[Saved entries]
++++++++++++++++++++

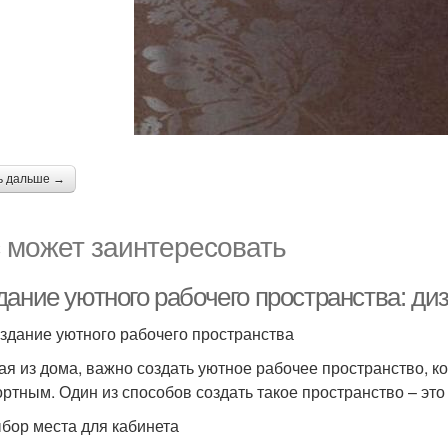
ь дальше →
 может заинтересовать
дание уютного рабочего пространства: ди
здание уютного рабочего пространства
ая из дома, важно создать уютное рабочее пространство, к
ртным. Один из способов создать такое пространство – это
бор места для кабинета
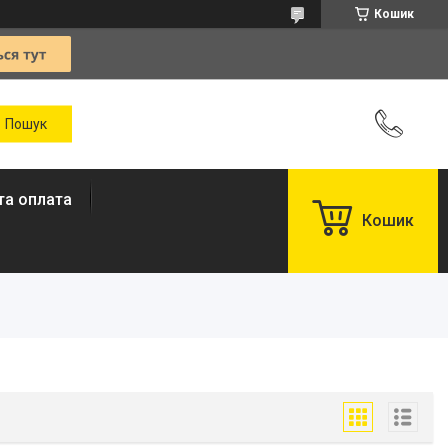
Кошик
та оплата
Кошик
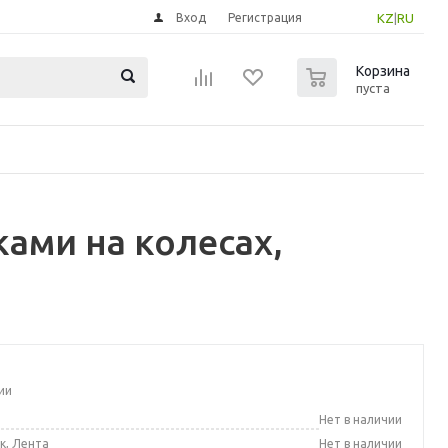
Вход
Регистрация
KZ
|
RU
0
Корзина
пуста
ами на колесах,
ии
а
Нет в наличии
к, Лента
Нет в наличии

++++++++++++++++++++

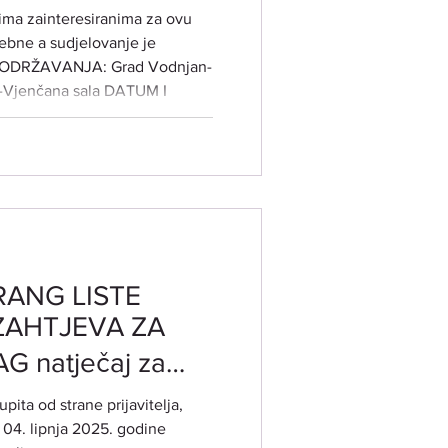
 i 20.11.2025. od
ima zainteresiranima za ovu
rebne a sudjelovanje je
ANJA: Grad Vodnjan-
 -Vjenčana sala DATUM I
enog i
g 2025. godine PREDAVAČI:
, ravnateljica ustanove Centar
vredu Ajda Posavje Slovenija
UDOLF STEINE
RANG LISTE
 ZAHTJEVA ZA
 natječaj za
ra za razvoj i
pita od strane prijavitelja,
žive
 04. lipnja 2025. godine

++++++++++++++++++++

List each line in the rows above that contains the string "пространства". Matching is case-sensitive.

дание уютного рабочего пространства: ди
здание уютного рабочего пространства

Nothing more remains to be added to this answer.